Segment Start: MATERIAL SUPPLIED

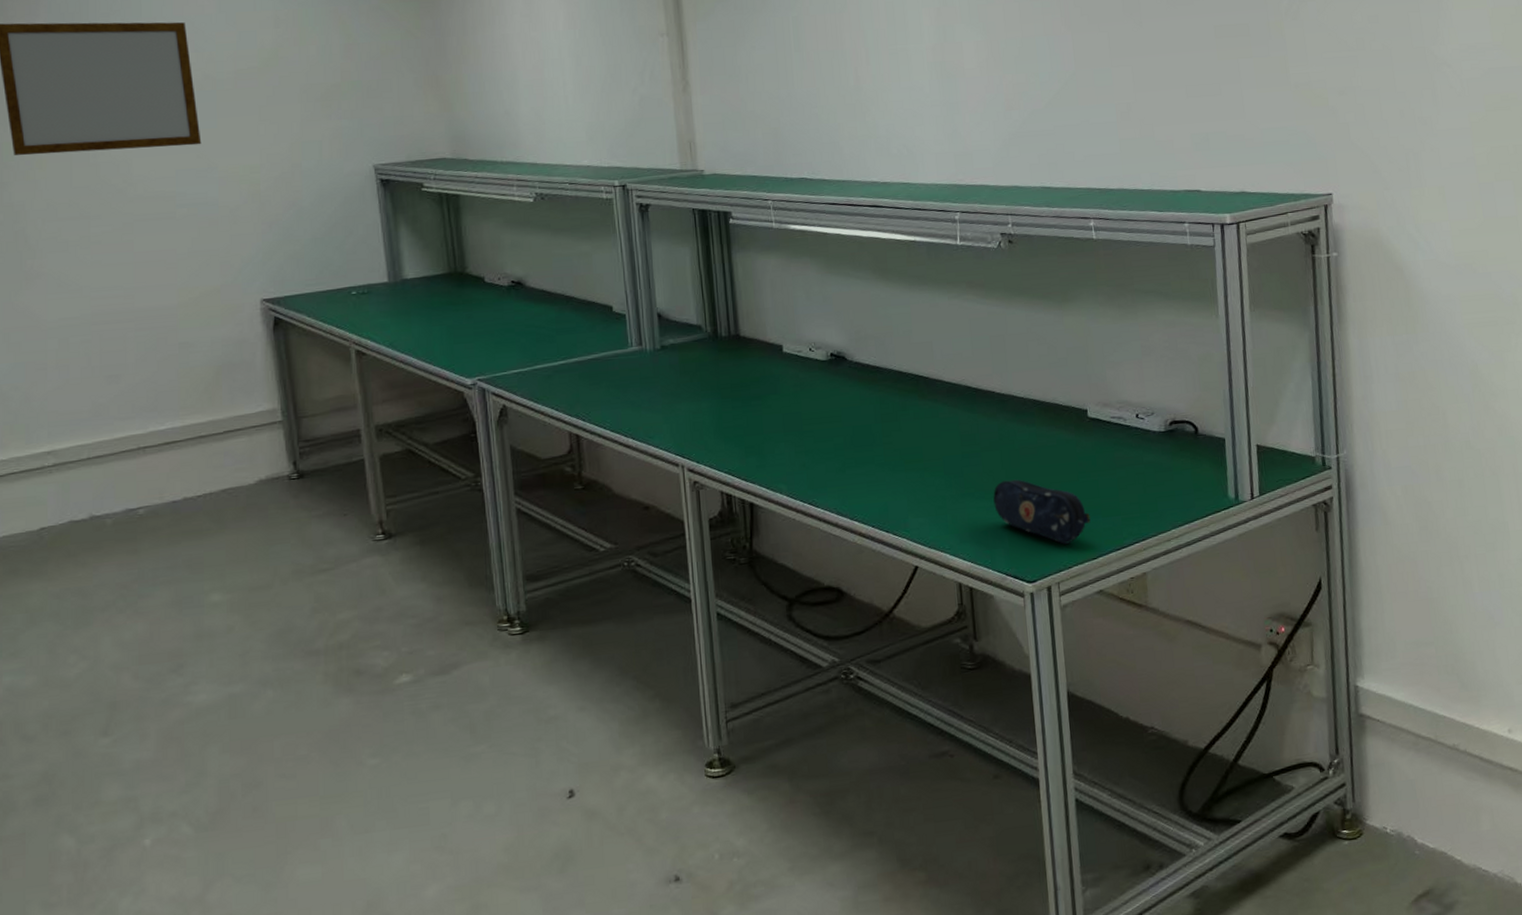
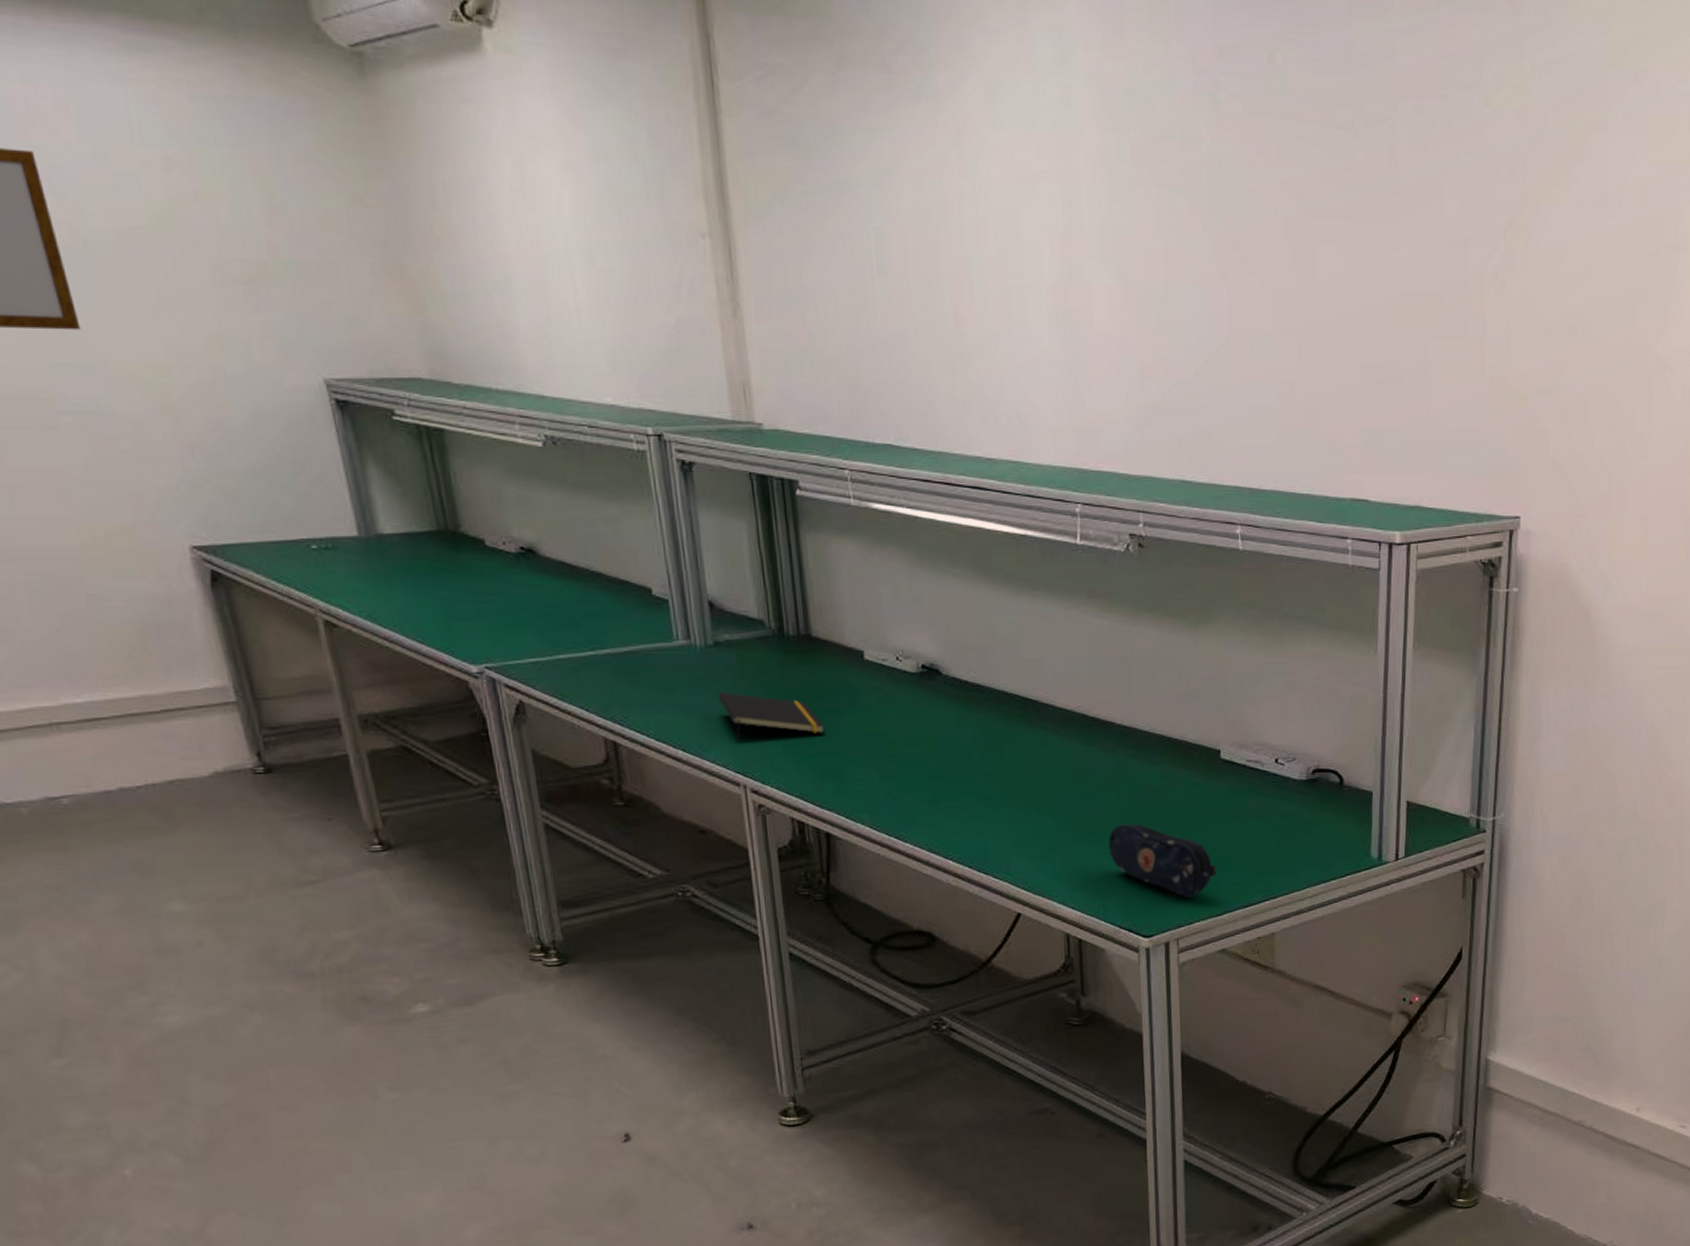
notepad: none [663,387,750,428] -> present [718,692,825,742]

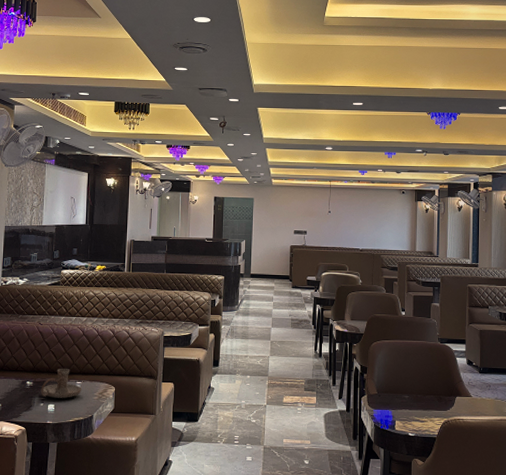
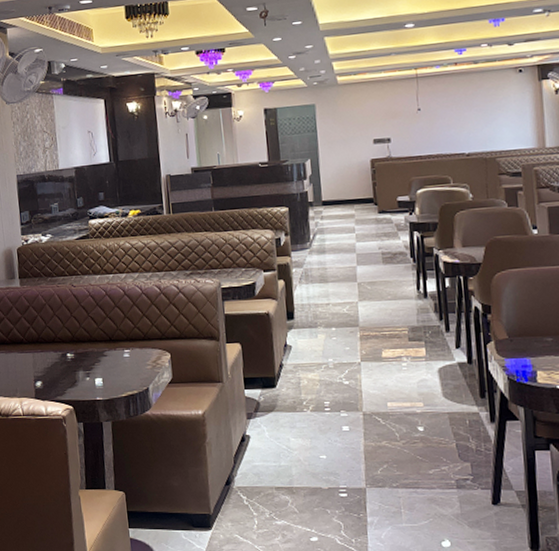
candle holder: present [41,369,82,398] -> none [84,336,132,371]

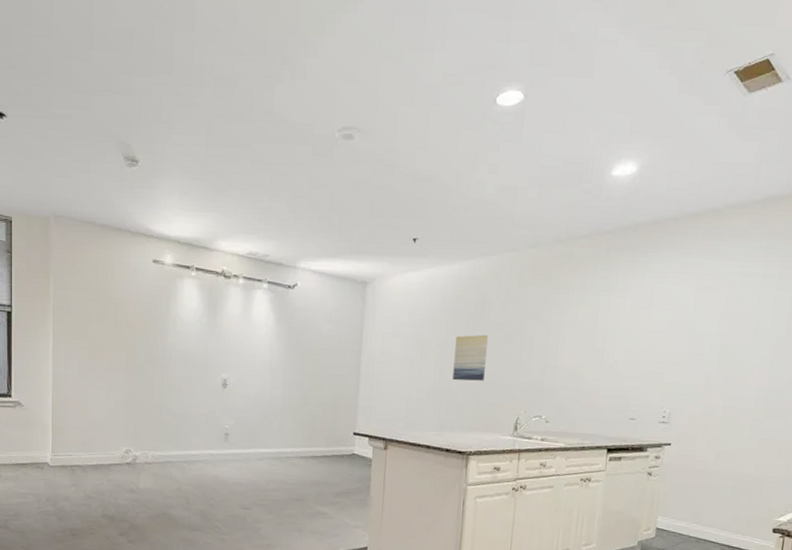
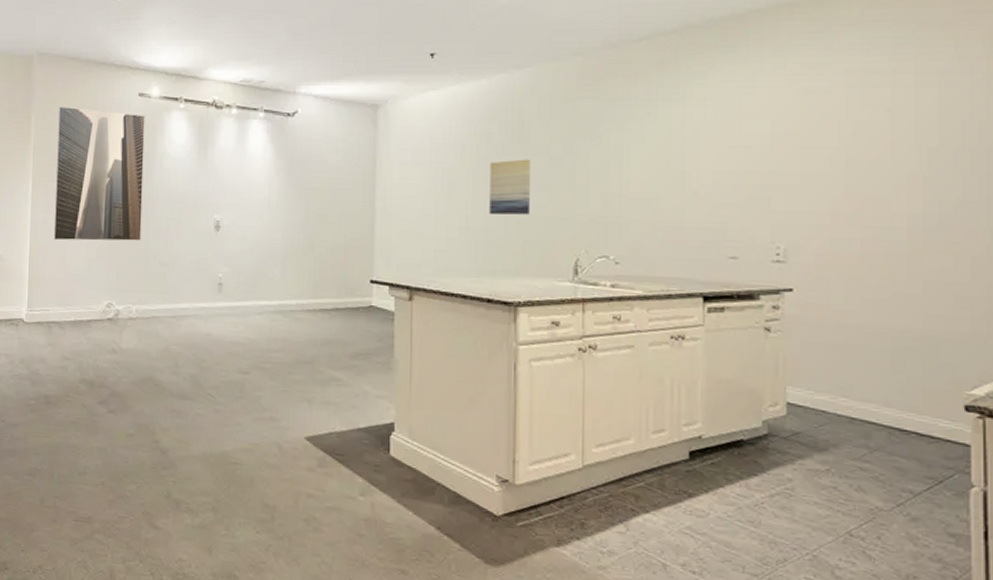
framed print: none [74,268,159,396] -> present [53,106,145,241]

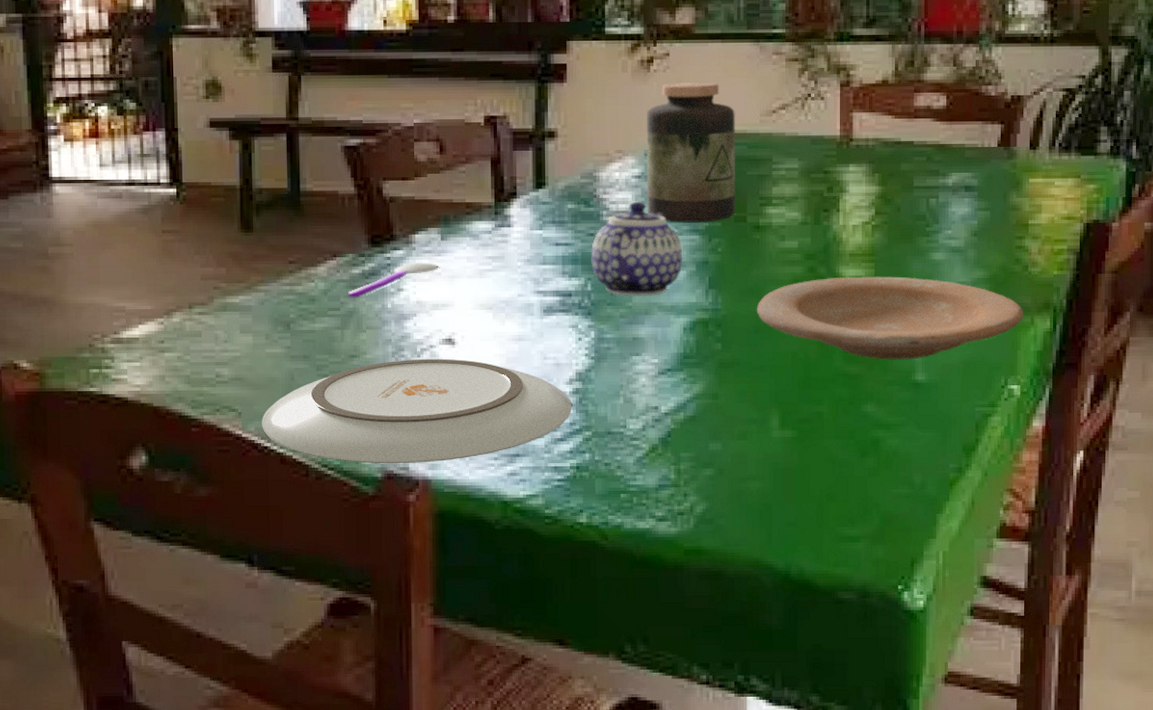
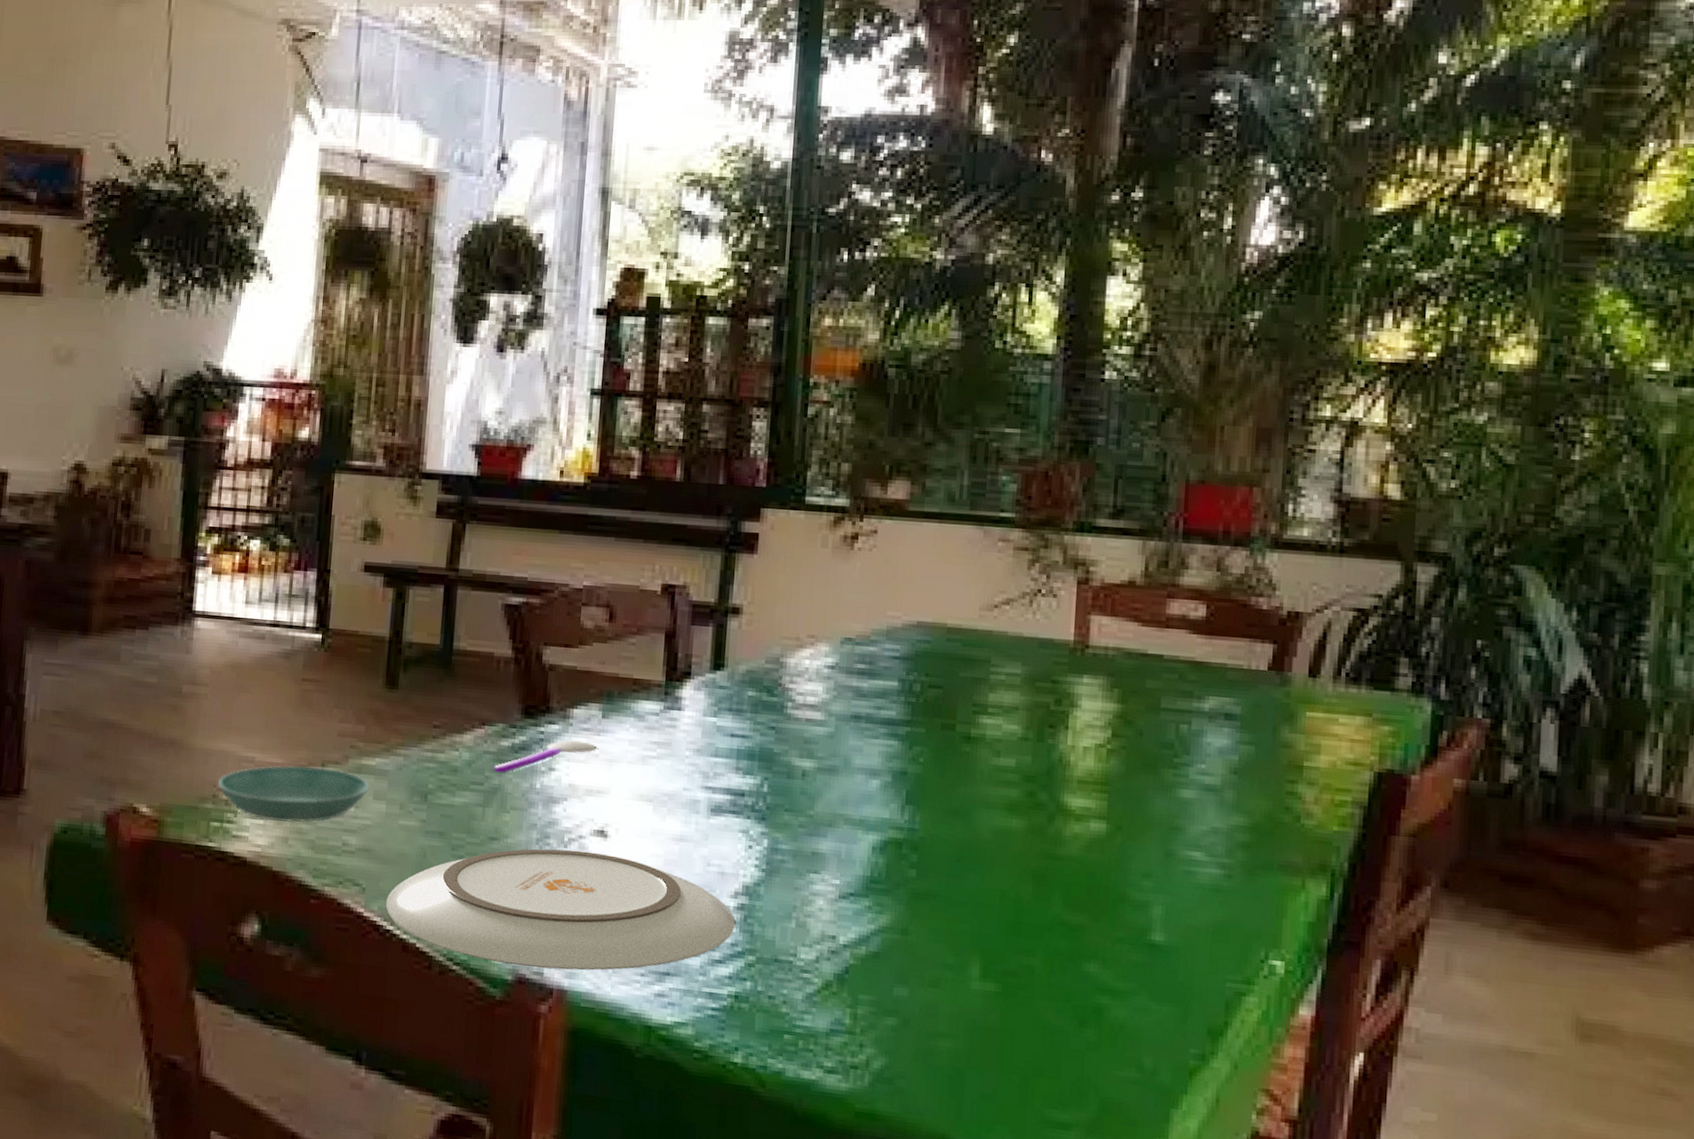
saucer: none [92,310,235,363] -> present [217,765,370,823]
teapot: present [591,201,683,297] -> none [770,694,878,806]
jar: present [646,82,736,223] -> none [839,564,950,728]
plate: present [756,276,1023,361] -> none [960,806,1292,915]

Segment End: MATERIAL SUPPLIED

» **TASK REQUIREMENTS**:
All lines from the one containing "candle holder: present" through the end of the data are to be restated exactly, with nothing else and without the pictures.

» **ANSWER TO THIS EXERCISE**:
candle holder: present [41,369,82,398] -> none [84,336,132,371]

framed print: none [74,268,159,396] -> present [53,106,145,241]

saucer: none [92,310,235,363] -> present [217,765,370,823]
teapot: present [591,201,683,297] -> none [770,694,878,806]
jar: present [646,82,736,223] -> none [839,564,950,728]
plate: present [756,276,1023,361] -> none [960,806,1292,915]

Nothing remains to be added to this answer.